Information provided:
____
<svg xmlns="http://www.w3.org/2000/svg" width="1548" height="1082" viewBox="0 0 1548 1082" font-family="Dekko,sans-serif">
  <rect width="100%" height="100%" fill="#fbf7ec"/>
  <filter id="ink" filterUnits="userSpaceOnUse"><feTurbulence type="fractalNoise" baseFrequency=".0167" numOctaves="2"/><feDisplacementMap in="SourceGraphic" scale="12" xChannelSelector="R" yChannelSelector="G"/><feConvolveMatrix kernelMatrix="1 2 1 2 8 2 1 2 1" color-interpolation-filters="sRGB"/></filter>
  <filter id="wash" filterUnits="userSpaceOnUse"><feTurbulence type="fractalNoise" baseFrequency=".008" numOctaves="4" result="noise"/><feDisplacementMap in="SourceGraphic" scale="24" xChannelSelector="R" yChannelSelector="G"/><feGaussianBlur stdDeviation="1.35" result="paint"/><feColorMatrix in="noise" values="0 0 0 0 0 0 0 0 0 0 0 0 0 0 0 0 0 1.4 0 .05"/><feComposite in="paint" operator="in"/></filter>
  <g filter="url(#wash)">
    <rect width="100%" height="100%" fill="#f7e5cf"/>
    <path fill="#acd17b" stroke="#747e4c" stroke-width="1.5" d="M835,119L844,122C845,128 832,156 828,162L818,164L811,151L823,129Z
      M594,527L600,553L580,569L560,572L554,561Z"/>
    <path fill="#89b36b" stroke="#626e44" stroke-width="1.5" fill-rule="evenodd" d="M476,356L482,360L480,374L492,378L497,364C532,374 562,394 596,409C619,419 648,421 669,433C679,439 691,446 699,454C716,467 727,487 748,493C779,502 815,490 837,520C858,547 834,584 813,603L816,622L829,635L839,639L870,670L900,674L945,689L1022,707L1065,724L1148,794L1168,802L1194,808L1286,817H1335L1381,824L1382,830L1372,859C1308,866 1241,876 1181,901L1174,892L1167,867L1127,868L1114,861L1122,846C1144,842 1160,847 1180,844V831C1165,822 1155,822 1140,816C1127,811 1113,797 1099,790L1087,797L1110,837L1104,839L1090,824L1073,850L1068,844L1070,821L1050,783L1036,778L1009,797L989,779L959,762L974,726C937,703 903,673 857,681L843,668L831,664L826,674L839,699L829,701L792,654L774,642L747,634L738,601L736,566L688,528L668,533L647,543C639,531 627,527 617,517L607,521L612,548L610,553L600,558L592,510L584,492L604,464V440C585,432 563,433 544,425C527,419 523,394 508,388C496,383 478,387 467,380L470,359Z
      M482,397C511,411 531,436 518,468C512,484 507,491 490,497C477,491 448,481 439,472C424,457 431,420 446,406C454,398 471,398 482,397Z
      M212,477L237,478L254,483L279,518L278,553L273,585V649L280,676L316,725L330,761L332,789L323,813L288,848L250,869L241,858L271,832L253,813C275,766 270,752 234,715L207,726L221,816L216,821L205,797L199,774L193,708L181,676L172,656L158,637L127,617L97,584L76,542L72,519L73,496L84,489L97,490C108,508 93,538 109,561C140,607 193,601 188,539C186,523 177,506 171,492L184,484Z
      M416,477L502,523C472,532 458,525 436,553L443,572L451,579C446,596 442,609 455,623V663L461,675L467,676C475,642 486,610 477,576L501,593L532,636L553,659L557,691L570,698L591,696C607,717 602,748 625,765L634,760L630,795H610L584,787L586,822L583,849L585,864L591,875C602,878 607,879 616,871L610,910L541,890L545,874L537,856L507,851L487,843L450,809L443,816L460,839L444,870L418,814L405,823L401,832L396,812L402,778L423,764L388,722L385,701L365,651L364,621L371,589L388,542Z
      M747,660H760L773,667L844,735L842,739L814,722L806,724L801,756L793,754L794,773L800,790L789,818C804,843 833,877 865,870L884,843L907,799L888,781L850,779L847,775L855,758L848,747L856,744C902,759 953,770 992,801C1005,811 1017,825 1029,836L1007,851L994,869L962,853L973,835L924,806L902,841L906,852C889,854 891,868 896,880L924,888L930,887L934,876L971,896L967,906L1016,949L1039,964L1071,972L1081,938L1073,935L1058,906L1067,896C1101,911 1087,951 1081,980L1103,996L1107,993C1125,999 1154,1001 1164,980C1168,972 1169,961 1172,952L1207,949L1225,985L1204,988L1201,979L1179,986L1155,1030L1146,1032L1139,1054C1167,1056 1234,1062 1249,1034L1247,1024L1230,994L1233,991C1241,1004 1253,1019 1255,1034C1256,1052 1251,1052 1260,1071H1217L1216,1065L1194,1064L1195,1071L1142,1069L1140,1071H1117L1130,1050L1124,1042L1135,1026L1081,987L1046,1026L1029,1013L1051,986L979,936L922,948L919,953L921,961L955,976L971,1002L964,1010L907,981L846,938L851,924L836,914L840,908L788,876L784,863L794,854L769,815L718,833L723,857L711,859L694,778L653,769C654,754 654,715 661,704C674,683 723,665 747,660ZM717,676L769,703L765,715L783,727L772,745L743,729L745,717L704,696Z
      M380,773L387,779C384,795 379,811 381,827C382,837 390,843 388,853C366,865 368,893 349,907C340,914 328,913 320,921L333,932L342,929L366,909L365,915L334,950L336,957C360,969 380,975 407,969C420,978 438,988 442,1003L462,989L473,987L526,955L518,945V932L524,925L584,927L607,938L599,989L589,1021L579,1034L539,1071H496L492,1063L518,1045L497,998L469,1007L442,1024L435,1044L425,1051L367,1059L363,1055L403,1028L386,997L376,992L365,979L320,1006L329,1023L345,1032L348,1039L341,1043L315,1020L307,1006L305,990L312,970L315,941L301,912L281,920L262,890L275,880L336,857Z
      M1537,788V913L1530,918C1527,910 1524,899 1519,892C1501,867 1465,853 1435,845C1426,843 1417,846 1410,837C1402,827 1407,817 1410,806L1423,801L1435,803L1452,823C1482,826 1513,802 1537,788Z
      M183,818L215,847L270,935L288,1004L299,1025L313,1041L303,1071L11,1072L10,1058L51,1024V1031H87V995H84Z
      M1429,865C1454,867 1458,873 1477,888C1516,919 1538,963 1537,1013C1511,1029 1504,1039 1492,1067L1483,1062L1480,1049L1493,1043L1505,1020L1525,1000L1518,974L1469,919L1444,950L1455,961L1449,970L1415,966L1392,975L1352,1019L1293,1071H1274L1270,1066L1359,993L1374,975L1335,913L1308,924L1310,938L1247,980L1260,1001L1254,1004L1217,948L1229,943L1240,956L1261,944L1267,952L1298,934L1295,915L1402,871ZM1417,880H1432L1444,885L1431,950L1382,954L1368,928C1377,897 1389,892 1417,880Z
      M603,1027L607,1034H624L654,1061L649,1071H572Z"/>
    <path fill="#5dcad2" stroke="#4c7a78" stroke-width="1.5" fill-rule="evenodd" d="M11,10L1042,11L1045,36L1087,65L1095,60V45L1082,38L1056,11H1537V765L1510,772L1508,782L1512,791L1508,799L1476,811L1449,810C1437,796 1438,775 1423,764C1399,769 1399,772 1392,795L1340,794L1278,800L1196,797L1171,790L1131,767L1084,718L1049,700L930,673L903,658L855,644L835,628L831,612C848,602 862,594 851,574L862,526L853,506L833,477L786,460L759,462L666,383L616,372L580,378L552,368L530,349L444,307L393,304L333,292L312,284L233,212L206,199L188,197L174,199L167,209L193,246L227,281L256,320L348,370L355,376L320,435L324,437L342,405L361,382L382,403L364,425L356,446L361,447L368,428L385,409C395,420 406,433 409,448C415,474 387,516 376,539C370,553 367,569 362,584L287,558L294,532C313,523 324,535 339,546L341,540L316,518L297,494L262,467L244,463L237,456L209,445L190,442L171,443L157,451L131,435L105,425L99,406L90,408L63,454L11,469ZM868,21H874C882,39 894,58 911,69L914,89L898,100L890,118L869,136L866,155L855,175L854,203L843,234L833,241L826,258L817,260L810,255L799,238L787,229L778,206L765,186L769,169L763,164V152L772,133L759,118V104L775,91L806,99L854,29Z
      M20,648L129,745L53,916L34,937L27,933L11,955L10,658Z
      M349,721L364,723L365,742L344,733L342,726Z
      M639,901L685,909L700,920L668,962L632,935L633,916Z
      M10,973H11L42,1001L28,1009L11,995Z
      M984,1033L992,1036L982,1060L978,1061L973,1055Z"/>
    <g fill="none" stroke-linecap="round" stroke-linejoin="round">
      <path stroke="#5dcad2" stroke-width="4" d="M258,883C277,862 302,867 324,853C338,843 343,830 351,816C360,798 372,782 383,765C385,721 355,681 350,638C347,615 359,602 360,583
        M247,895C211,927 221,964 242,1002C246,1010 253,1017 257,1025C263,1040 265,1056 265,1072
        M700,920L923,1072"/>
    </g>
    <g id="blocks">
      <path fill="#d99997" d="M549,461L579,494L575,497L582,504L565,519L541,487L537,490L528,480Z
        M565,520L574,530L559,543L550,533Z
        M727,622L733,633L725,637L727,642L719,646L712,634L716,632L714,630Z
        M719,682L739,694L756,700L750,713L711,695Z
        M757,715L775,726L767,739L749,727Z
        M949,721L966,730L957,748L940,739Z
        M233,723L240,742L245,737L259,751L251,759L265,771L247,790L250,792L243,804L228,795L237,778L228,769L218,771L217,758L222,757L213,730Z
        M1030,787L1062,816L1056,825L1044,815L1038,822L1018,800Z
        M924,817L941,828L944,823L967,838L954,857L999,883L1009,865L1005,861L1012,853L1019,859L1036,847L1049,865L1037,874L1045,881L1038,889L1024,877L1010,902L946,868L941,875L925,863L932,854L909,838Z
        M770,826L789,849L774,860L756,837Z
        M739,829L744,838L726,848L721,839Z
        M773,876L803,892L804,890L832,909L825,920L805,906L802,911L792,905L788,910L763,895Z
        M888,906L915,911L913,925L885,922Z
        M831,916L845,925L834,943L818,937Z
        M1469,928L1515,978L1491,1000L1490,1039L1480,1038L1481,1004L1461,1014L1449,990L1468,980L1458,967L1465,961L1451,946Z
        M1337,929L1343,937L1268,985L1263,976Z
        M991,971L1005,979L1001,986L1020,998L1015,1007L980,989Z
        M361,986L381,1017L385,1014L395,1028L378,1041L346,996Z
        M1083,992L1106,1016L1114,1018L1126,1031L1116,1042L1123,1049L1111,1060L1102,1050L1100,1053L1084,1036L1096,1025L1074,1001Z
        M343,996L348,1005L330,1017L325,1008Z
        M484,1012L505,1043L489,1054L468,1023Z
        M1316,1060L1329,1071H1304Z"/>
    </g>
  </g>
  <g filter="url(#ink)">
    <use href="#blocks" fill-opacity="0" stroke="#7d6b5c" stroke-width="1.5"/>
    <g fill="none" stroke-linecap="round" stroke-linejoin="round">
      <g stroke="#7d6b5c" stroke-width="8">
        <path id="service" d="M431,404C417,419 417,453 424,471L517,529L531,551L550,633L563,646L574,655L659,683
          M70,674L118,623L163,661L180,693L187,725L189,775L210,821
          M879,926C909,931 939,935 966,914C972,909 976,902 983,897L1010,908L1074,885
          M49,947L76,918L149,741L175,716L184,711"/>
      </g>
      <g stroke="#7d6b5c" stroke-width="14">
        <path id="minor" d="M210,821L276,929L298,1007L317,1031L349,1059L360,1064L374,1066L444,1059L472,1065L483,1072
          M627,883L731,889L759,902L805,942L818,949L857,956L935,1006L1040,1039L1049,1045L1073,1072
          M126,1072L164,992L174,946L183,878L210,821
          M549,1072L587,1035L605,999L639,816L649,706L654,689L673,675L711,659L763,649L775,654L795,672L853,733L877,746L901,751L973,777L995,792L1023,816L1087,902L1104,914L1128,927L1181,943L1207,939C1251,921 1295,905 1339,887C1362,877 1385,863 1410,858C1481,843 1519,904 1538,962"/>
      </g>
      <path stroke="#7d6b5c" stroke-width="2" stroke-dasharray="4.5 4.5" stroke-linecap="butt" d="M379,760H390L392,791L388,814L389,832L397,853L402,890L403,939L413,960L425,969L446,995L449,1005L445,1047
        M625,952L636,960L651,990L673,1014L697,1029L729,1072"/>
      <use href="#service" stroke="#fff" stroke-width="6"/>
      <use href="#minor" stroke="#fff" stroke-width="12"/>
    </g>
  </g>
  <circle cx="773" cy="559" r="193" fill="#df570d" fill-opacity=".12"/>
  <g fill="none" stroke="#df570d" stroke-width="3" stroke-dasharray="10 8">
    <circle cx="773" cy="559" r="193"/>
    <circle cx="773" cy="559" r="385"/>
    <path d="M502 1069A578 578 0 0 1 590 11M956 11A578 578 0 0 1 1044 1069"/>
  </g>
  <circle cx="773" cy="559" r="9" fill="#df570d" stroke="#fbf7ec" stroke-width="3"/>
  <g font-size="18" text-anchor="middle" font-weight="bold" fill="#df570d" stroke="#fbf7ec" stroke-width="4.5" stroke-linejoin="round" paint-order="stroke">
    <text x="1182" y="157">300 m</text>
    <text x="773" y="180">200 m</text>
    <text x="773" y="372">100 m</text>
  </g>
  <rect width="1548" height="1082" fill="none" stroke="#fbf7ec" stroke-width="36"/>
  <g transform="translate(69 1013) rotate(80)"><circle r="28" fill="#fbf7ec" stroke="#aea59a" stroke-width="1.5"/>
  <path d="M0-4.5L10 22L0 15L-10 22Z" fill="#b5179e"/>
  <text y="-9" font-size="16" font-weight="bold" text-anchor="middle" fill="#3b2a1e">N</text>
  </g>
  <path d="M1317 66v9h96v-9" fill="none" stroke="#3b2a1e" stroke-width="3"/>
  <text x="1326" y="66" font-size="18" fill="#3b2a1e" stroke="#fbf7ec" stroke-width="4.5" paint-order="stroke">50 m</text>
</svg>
____
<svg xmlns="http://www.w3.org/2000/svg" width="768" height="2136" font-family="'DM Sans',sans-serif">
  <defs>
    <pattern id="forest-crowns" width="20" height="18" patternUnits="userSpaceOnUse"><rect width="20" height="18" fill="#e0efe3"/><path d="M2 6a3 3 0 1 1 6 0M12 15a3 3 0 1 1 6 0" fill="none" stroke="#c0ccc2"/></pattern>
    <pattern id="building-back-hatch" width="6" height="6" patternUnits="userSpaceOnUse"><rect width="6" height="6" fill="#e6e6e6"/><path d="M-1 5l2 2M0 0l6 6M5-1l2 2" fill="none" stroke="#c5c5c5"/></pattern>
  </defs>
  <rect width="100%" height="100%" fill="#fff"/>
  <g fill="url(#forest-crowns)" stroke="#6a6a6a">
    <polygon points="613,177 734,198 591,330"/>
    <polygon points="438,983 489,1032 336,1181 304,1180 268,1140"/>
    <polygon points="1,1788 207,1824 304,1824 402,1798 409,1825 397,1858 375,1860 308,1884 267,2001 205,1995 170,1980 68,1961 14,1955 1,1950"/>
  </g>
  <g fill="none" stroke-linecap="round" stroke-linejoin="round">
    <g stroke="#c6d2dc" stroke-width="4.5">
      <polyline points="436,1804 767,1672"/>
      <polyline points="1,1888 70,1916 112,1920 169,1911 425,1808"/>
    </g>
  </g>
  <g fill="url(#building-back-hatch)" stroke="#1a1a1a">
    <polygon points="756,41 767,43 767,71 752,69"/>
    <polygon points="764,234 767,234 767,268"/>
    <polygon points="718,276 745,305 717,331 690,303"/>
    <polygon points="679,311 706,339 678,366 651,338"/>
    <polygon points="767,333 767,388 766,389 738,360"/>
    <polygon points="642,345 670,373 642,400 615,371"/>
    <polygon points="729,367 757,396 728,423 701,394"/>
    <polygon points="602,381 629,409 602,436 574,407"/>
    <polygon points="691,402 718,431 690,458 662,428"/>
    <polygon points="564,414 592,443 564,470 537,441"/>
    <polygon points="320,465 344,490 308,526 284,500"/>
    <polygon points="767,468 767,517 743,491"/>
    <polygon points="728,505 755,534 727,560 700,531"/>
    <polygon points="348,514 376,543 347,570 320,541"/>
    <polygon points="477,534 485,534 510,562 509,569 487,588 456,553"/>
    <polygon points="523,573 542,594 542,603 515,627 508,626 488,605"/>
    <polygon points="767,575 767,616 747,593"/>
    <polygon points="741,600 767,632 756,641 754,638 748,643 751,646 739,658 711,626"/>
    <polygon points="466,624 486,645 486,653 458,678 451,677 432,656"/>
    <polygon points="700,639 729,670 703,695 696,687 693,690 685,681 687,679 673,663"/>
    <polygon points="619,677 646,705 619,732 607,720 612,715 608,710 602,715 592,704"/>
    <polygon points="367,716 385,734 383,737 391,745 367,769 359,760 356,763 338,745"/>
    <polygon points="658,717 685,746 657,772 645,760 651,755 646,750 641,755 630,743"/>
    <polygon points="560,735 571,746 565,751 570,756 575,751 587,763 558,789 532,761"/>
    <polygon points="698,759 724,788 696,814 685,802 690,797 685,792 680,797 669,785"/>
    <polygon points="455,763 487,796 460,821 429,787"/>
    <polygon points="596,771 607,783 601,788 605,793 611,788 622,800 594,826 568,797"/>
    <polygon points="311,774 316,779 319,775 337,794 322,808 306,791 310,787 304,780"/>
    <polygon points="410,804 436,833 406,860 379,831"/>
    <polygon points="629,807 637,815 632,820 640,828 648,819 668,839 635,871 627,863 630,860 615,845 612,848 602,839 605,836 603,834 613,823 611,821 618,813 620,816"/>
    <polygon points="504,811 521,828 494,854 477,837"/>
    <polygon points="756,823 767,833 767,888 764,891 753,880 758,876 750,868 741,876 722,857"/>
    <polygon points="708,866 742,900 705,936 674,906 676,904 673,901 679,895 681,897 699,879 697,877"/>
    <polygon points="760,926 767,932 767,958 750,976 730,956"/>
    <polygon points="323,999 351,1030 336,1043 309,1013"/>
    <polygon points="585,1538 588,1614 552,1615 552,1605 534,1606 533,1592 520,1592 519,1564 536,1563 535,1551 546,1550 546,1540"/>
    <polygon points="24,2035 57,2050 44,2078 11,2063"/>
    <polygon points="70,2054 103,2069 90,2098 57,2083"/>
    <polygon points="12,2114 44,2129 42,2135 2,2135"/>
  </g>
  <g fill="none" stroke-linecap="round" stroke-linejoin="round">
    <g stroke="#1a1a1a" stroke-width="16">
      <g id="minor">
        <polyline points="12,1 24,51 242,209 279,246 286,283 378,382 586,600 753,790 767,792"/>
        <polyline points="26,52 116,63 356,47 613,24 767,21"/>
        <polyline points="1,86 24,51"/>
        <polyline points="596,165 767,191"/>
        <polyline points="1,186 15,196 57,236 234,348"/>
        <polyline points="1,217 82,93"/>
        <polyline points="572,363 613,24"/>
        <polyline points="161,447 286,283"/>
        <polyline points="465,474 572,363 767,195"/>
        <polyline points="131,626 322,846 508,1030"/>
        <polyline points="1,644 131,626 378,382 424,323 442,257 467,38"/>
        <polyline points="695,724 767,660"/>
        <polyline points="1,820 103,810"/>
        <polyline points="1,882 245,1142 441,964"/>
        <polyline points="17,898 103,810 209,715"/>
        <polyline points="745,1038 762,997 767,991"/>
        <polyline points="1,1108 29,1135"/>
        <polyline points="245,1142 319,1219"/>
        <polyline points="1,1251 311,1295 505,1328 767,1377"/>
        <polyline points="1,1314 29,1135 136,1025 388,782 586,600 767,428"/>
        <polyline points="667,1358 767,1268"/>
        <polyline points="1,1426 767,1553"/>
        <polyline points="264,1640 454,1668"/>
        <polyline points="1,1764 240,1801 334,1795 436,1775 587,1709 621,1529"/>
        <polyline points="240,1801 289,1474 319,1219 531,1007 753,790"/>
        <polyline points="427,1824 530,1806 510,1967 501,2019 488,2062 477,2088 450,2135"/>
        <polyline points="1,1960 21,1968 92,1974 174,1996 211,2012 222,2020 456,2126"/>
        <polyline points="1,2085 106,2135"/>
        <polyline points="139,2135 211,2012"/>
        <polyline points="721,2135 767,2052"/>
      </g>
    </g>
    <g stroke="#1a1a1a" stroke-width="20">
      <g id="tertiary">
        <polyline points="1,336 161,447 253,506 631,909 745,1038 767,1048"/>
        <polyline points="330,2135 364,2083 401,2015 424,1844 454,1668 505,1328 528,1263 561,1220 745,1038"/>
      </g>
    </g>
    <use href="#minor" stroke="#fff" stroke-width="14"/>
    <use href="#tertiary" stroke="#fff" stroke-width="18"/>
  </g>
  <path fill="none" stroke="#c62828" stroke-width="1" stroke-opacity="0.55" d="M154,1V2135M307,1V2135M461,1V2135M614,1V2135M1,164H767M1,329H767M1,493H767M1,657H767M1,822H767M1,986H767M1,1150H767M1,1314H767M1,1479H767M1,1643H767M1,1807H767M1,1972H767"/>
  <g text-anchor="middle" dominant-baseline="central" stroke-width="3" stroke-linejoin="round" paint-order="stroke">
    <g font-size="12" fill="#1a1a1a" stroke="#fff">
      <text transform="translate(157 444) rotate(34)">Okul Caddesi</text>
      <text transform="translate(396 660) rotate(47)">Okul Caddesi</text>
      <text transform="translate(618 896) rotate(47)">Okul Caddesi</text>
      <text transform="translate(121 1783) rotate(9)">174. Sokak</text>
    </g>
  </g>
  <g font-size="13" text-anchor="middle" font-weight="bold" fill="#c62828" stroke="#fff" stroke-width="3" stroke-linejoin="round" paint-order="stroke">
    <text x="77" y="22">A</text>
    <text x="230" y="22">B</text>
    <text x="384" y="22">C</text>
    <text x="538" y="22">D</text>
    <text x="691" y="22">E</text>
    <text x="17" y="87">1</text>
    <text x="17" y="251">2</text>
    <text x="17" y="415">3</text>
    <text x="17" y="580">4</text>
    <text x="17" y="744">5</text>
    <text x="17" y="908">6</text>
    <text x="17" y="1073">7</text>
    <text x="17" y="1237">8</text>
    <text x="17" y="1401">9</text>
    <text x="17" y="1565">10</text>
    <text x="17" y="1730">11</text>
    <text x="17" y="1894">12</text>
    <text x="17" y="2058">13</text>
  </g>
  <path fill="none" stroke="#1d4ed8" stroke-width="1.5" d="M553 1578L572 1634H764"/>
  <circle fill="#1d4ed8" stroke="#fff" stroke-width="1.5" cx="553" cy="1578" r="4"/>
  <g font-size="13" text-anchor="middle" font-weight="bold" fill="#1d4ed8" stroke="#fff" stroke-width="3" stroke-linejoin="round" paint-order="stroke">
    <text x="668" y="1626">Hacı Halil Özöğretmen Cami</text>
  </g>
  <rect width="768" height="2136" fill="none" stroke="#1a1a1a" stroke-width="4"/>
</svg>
____
Work order: Which lines in the listing above hold the word "feDisplacementMap"? Show each of them.

Your response:
  <filter id="ink" filterUnits="userSpaceOnUse"><feTurbulence type="fractalNoise" baseFrequency=".0167" numOctaves="2"/><feDisplacementMap in="SourceGraphic" scale="12" xChannelSelector="R" yChannelSelector="G"/><feConvolveMatrix kernelMatrix="1 2 1 2 8 2 1 2 1" color-interpolation-filters="sRGB"/></filter>
  <filter id="wash" filterUnits="userSpaceOnUse"><feTurbulence type="fractalNoise" baseFrequency=".008" numOctaves="4" result="noise"/><feDisplacementMap in="SourceGraphic" scale="24" xChannelSelector="R" yChannelSelector="G"/><feGaussianBlur stdDeviation="1.35" result="paint"/><feColorMatrix in="noise" values="0 0 0 0 0 0 0 0 0 0 0 0 0 0 0 0 0 1.4 0 .05"/><feComposite in="paint" operator="in"/></filter>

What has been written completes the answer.